でもそれはとくにどうでもいいんです。それよりも気になったのは、ふたりが海岸に行ったときに目の前で赤いドレスの女が海に入水自殺をするのを目撃したシーンで、女子大生は砂浜に埋められた写真を見つけて持って帰ります。引きちぎられた写真の断片をつなぎ合わせると、2枚の写真になってそれぞれに男女が写っているのだけど2枚ともちょうど顔の部分が抜け落ちているのです。顔の部分が抜け落ちて誰ともわからない男女が写った2枚の写真を女子大生は鏡に貼り付けます。あとになって、もう一度女子大生が海岸に行くと抜け落ちた部分の写真の断片が砂浜の同じ場所にあって、その男女はヤクザの男とあの赤いドレスの女なのです。そして、あの赤いドレスの女は女子大生自身にそっくりなのです。女子大生は街で見つけた赤いドレスを買い、それを着て海岸に行きます。別のところにいたヤクザの男も同じときに海岸に来ます。そしてふたりは並んで砂浜に腰を下ろすのです……あの写真の中のふたりのように。

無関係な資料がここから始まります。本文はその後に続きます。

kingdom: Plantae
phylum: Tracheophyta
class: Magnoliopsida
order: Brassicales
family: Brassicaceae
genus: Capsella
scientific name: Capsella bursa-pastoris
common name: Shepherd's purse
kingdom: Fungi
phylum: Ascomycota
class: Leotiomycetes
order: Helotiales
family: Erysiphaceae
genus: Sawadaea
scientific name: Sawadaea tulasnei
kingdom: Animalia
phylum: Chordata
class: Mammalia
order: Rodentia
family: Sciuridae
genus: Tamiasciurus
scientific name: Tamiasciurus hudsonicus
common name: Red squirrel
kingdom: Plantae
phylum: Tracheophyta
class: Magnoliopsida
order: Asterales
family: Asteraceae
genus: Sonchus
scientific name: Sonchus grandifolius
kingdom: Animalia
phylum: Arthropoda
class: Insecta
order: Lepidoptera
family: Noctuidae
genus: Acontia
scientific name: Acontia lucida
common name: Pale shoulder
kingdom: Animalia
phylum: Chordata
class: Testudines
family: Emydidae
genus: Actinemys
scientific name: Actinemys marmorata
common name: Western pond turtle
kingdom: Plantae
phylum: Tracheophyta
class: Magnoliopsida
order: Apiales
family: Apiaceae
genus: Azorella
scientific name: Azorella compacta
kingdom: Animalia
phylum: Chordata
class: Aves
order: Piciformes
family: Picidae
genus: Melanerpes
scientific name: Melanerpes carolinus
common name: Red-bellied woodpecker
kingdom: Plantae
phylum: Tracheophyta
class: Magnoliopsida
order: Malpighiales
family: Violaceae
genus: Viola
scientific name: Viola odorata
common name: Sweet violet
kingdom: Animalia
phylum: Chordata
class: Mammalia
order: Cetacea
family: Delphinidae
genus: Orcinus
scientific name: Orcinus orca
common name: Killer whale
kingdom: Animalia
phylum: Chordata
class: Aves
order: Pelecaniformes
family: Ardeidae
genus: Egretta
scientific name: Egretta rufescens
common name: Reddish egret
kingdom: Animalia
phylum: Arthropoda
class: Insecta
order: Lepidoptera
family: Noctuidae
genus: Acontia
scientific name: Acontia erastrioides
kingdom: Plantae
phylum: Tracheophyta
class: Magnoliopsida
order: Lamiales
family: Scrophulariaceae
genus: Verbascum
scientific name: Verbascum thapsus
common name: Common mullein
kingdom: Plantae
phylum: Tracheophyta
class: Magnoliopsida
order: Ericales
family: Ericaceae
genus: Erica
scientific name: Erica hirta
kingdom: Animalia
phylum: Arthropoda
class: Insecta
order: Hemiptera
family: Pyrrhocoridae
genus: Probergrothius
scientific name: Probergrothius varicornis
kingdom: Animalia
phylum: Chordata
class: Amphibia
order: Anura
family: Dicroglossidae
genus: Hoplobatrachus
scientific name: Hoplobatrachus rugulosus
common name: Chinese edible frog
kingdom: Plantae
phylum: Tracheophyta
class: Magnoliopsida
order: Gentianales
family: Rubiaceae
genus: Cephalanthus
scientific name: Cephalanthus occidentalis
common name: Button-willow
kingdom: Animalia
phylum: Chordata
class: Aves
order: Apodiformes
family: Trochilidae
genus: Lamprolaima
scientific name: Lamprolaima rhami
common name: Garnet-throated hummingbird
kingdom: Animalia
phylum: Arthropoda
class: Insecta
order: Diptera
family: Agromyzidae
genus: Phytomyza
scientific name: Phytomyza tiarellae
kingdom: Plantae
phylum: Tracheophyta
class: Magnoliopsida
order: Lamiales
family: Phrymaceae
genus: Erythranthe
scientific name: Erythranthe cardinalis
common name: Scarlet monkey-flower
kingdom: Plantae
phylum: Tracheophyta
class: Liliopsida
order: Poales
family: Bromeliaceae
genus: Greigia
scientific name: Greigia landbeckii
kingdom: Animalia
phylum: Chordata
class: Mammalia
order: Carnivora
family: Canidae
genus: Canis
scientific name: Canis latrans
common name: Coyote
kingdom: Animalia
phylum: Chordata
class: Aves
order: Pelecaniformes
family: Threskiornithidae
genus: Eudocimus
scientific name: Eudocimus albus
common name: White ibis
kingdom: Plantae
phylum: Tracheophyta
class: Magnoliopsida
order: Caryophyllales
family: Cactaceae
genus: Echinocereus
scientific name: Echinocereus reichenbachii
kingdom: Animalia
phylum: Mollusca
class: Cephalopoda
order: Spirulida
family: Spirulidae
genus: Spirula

物語の途中でヤクザの男は自分の手下のチンピラに腹を刺されるのですが、なぜか死ぬことはなく血もいつの間にか止まっています。その直後のシーンから、海に入水自殺した赤いドレスの女と女子大生を同一視するような視点が映画に加わるように感じたボクは、腹を刺された時点で男は死んでいて、そのあとの物語は男の意識の中で展開されていることなのだという解釈もできるなあと、映画を見終わった後で思ったりしました。
それにしても、変な映画でした。
どういう物語かぜんぜん知らなかったボクは、冒頭のシーンでフランクフルトを食べ歩きしている男を見て『行儀の悪い男やなあ』とか、食べ終えてからフランクフルトの刺さっていた棒を地面に捨てるのを見て『悪い男やなあ』とか言って遊んでました(後のヤツは彼女が言ってました)。